**WHAT IS EXPECTED**. Return the listing below exactly as it stands. Pictures stay out.

**DATA SHOWN**.
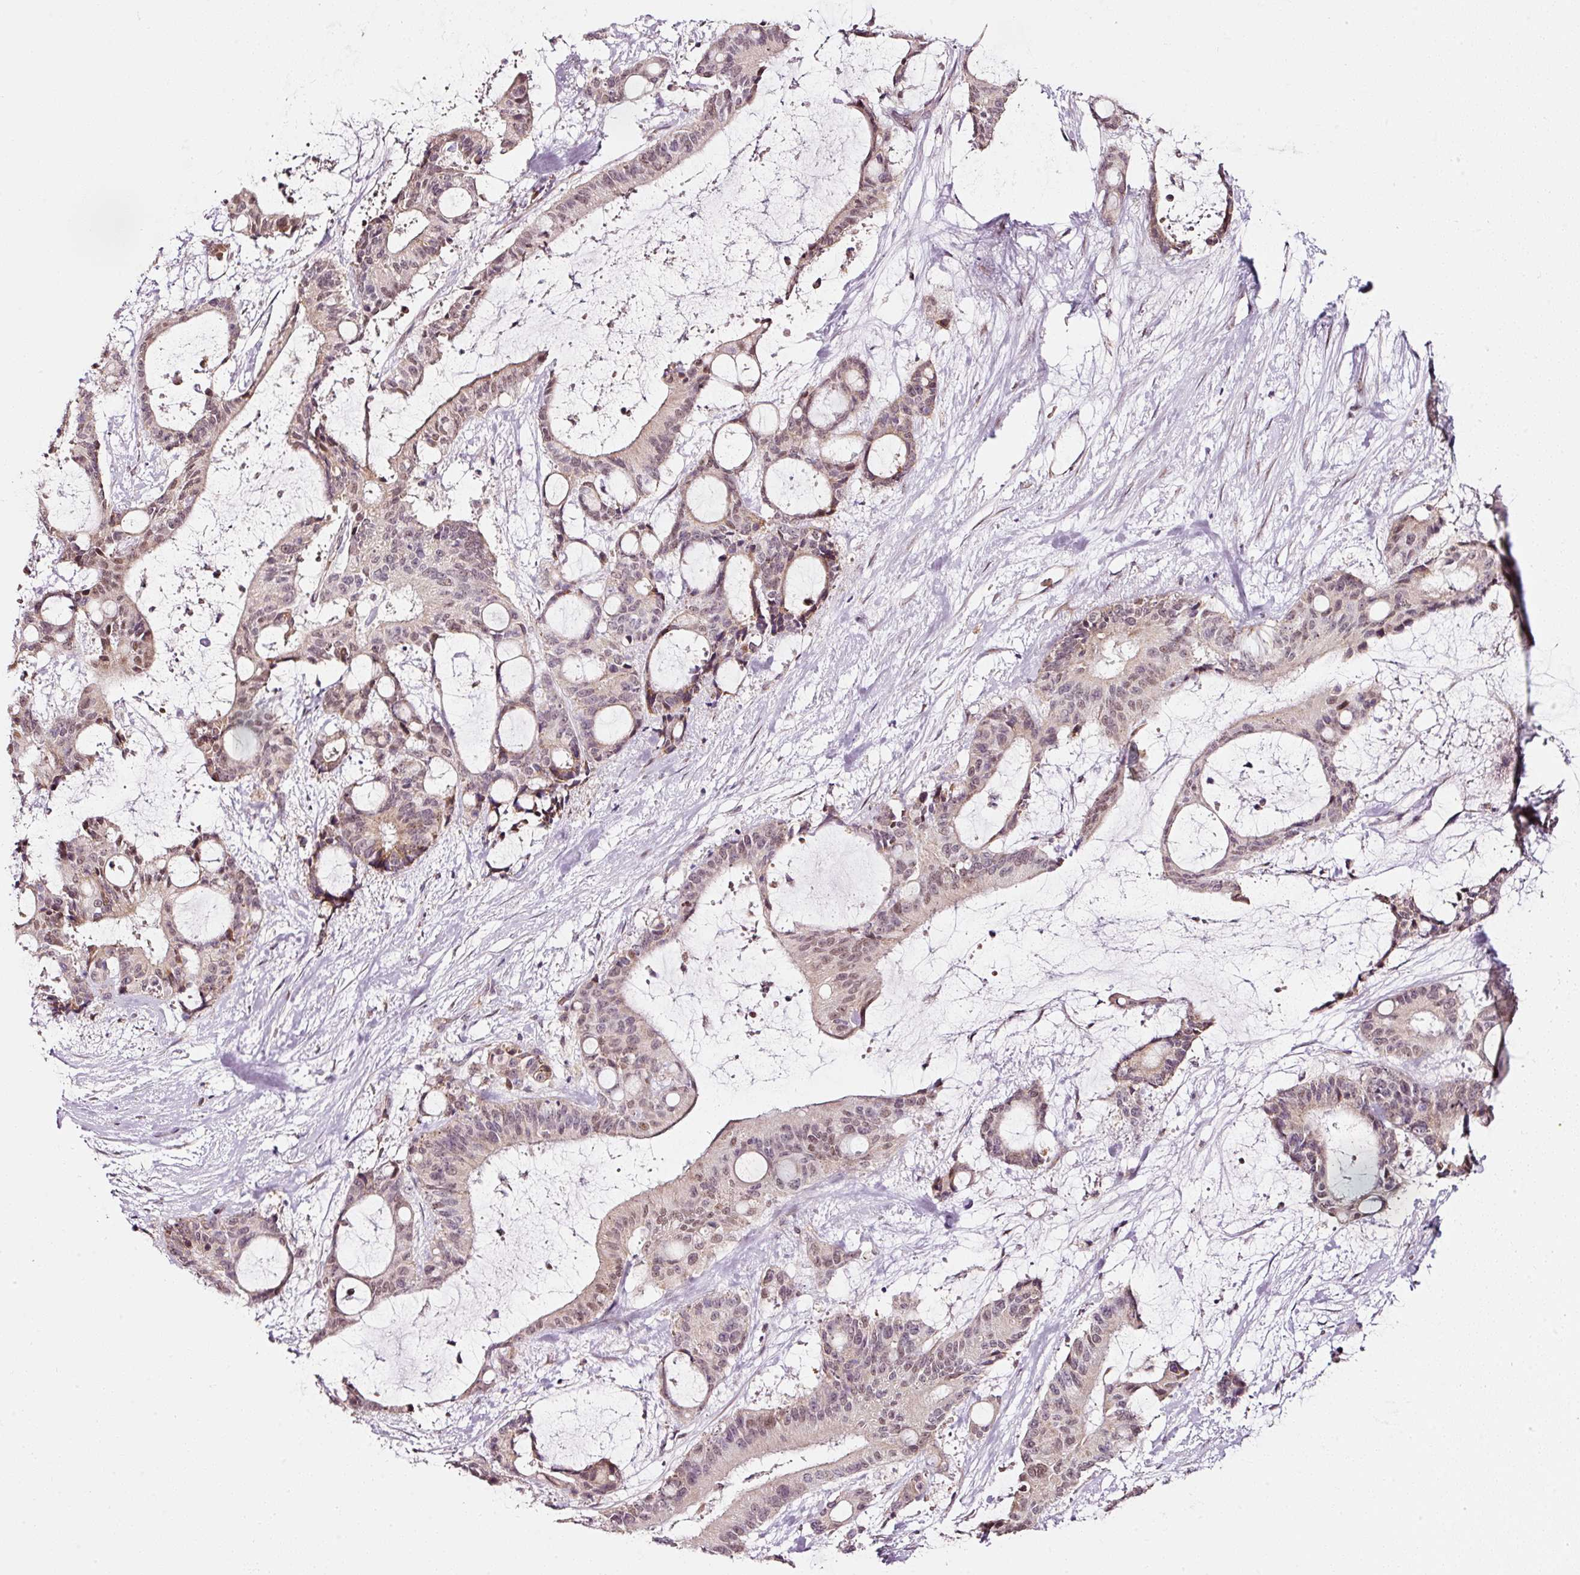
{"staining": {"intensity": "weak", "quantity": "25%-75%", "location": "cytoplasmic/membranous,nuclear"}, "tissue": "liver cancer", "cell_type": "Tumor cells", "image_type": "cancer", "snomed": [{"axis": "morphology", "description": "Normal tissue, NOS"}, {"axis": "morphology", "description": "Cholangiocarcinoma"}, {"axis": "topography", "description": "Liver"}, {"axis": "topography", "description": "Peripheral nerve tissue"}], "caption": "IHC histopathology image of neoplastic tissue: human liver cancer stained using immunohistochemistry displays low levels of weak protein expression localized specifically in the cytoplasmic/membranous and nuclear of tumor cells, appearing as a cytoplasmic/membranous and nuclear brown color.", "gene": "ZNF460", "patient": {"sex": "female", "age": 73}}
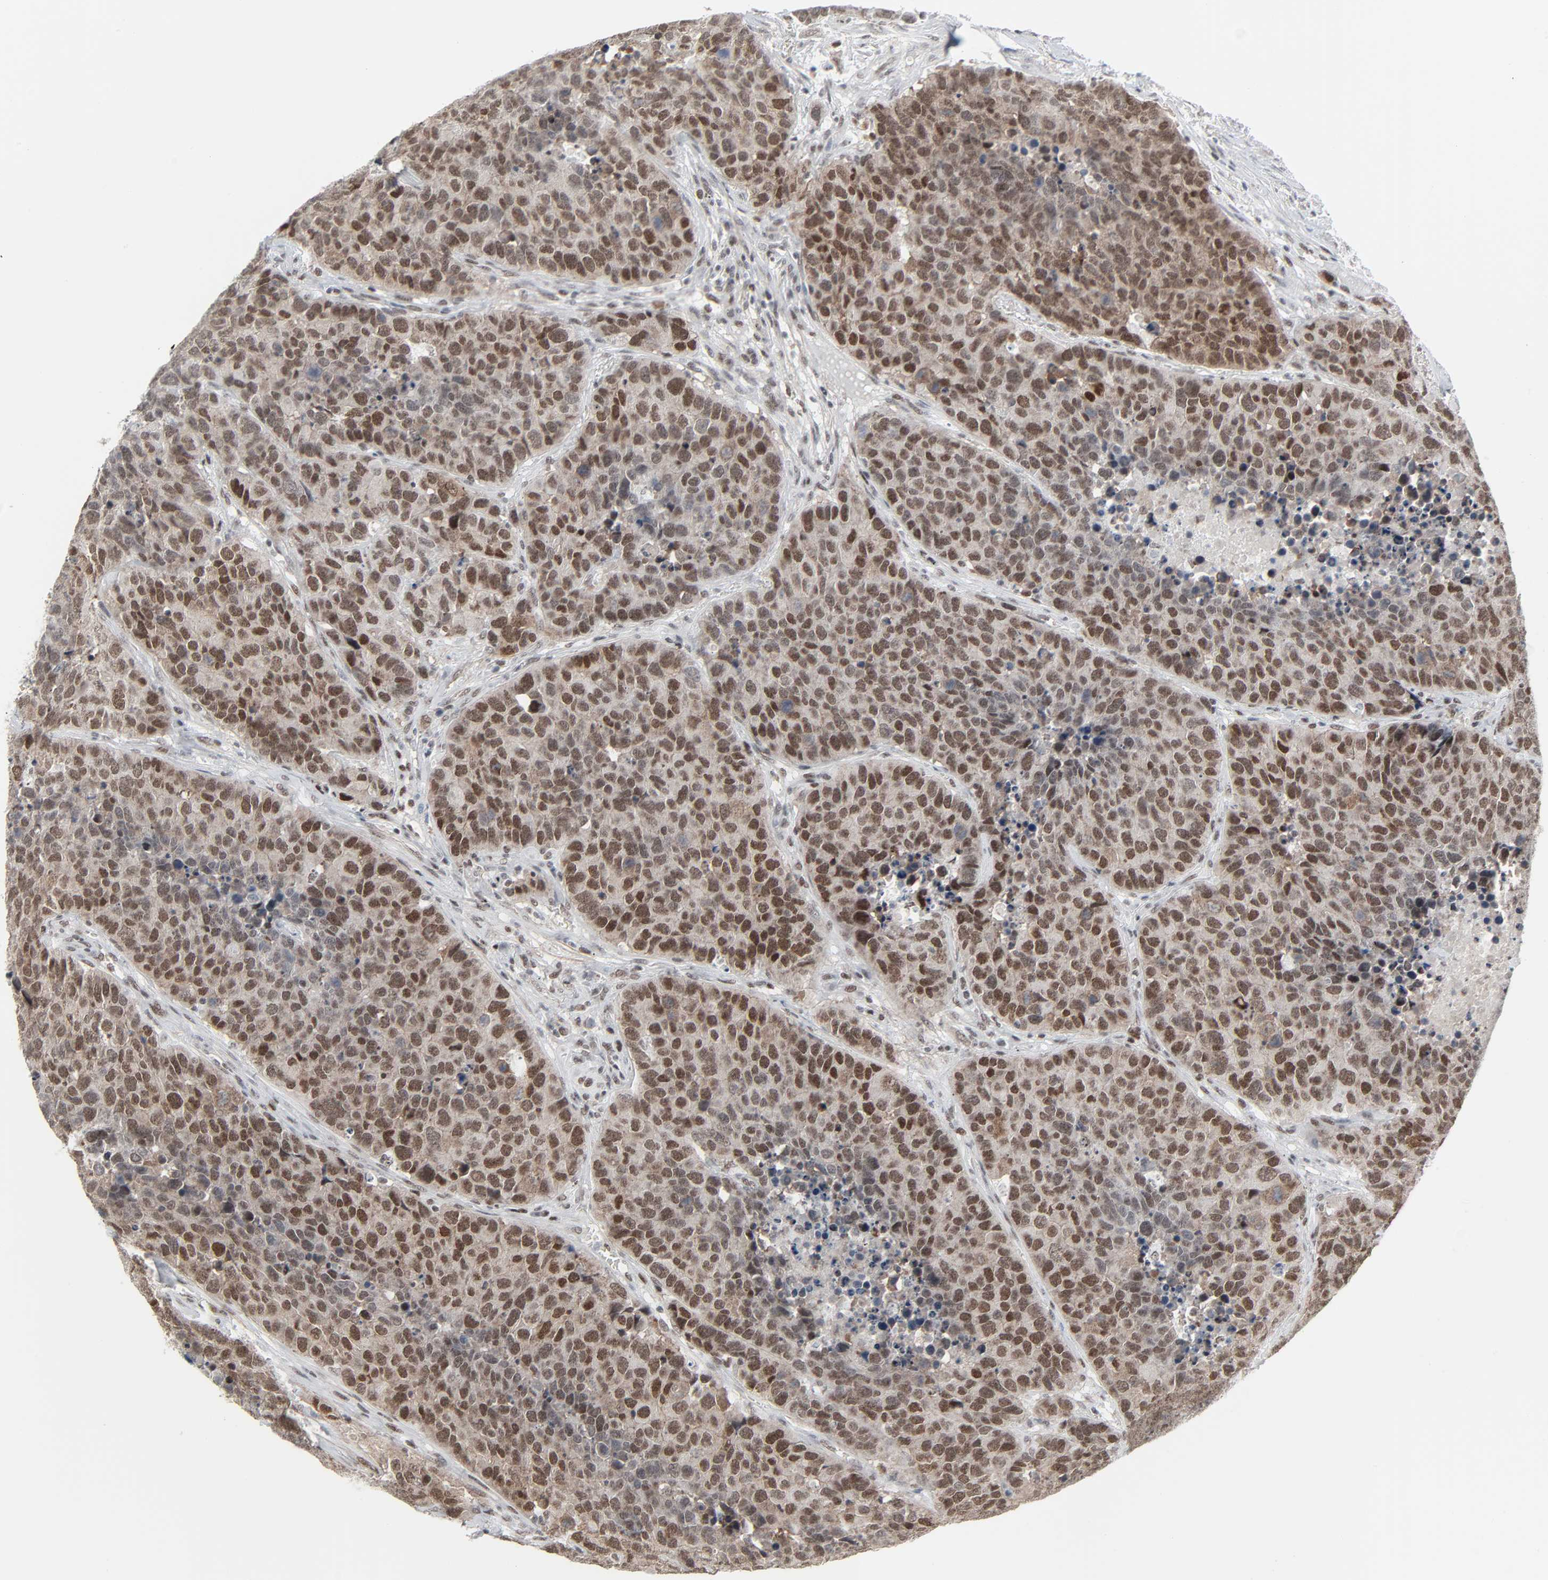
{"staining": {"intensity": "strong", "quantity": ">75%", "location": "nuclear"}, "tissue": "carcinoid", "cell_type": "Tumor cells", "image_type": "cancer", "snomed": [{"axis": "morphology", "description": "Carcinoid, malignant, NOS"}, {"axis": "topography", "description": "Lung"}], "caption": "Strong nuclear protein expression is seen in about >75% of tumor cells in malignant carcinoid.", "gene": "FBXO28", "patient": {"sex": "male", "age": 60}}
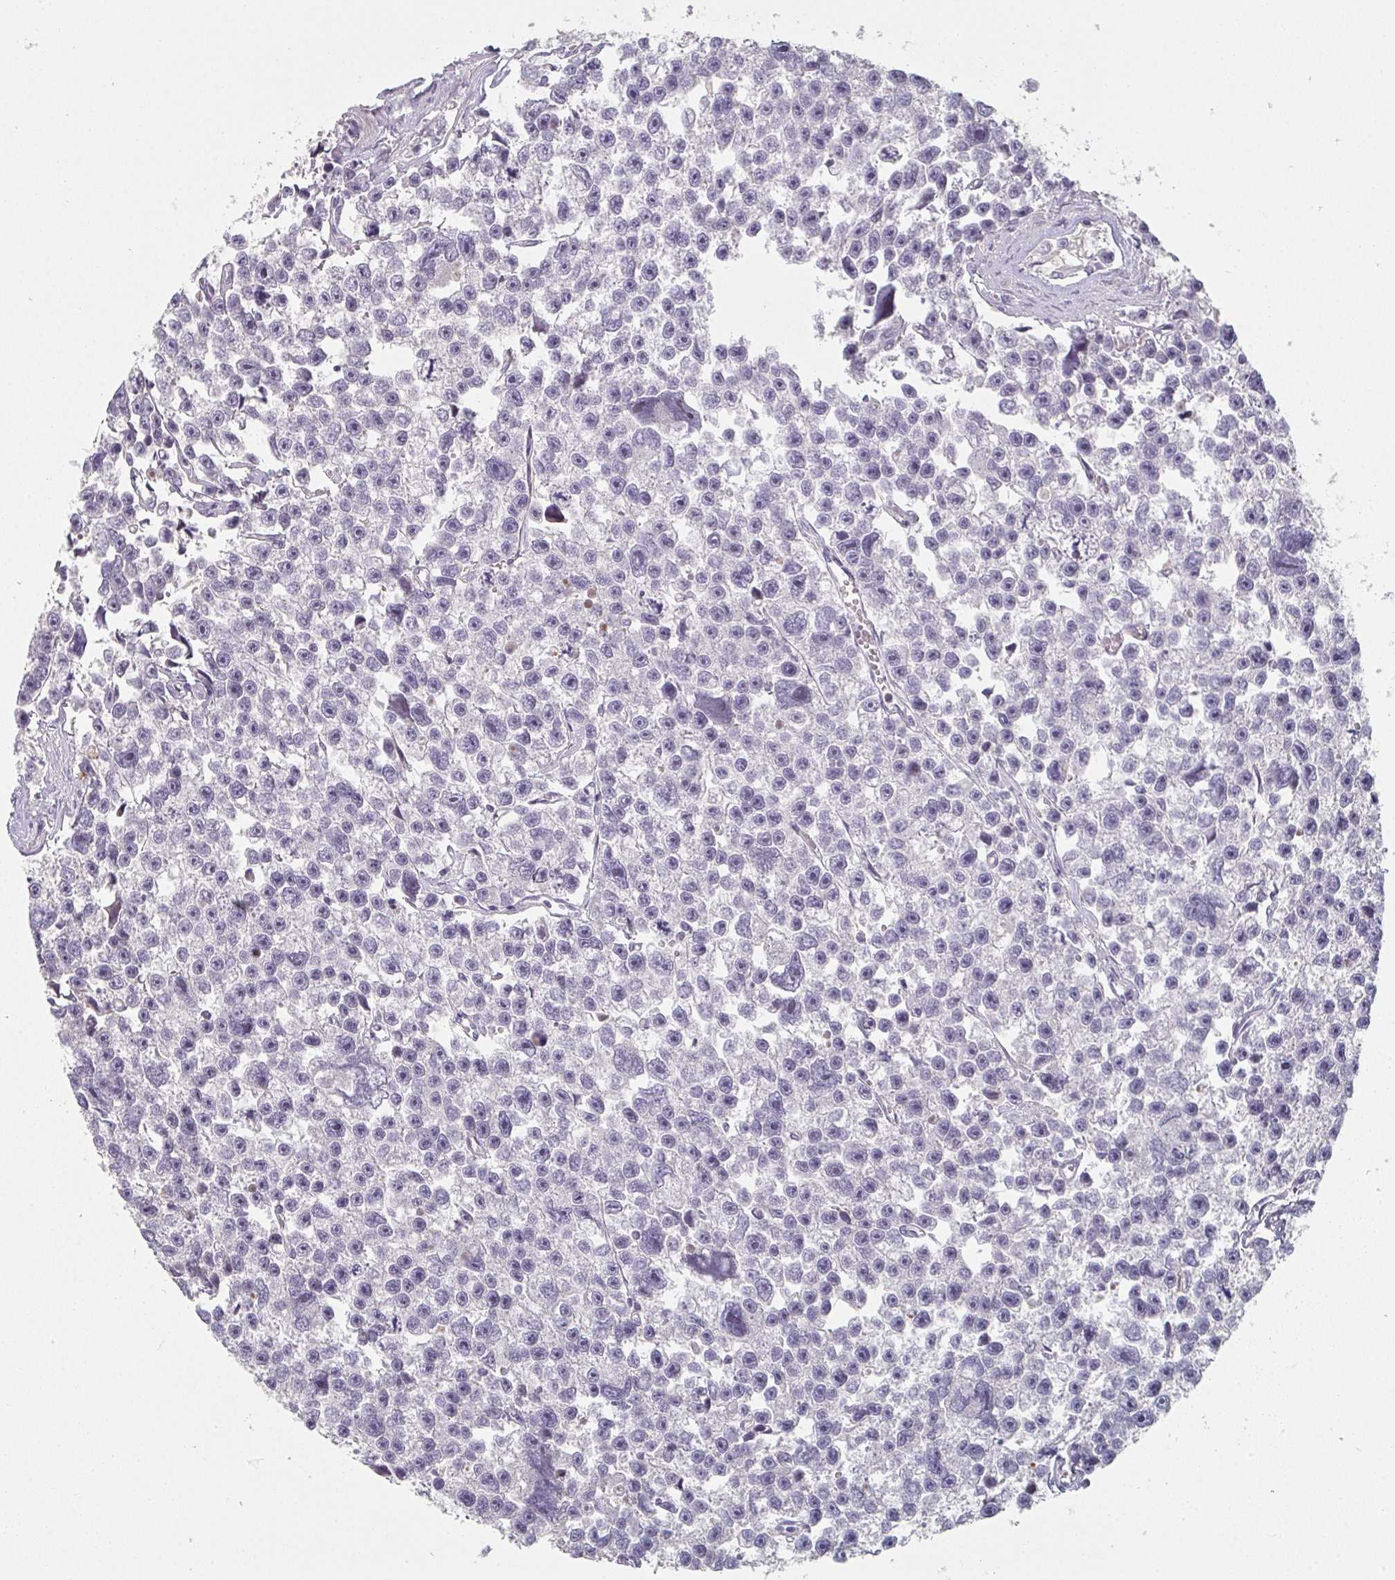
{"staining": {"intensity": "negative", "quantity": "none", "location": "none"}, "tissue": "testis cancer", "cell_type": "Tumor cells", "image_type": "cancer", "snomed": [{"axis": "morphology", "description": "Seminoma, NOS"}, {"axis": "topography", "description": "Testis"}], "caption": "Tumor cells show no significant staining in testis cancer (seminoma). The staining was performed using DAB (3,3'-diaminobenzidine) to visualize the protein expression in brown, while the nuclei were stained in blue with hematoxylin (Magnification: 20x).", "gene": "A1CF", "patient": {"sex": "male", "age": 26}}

**OUTPUT OF THE EXERCISE**.
{"staining": {"intensity": "weak", "quantity": "25%-75%", "location": "cytoplasmic/membranous,nuclear"}, "tissue": "liver cancer", "cell_type": "Tumor cells", "image_type": "cancer", "snomed": [{"axis": "morphology", "description": "Normal tissue, NOS"}, {"axis": "morphology", "description": "Cholangiocarcinoma"}, {"axis": "topography", "description": "Liver"}, {"axis": "topography", "description": "Peripheral nerve tissue"}], "caption": "IHC histopathology image of neoplastic tissue: human liver cancer stained using immunohistochemistry displays low levels of weak protein expression localized specifically in the cytoplasmic/membranous and nuclear of tumor cells, appearing as a cytoplasmic/membranous and nuclear brown color.", "gene": "ZNF460", "patient": {"sex": "female", "age": 73}}
{"staining": {"intensity": "strong", "quantity": ">75%", "location": "nuclear"}, "tissue": "carcinoid", "cell_type": "Tumor cells", "image_type": "cancer", "snomed": [{"axis": "morphology", "description": "Carcinoid, malignant, NOS"}, {"axis": "topography", "description": "Lung"}], "caption": "Strong nuclear protein expression is seen in about >75% of tumor cells in malignant carcinoid.", "gene": "FBXO28", "patient": {"sex": "male", "age": 60}}
{"staining": {"intensity": "negative", "quantity": "none", "location": "none"}, "tissue": "testis cancer", "cell_type": "Tumor cells", "image_type": "cancer", "snomed": [{"axis": "morphology", "description": "Seminoma, NOS"}, {"axis": "topography", "description": "Testis"}], "caption": "Tumor cells show no significant staining in testis cancer (seminoma). The staining was performed using DAB (3,3'-diaminobenzidine) to visualize the protein expression in brown, while the nuclei were stained in blue with hematoxylin (Magnification: 20x).", "gene": "A1CF", "patient": {"sex": "male", "age": 26}}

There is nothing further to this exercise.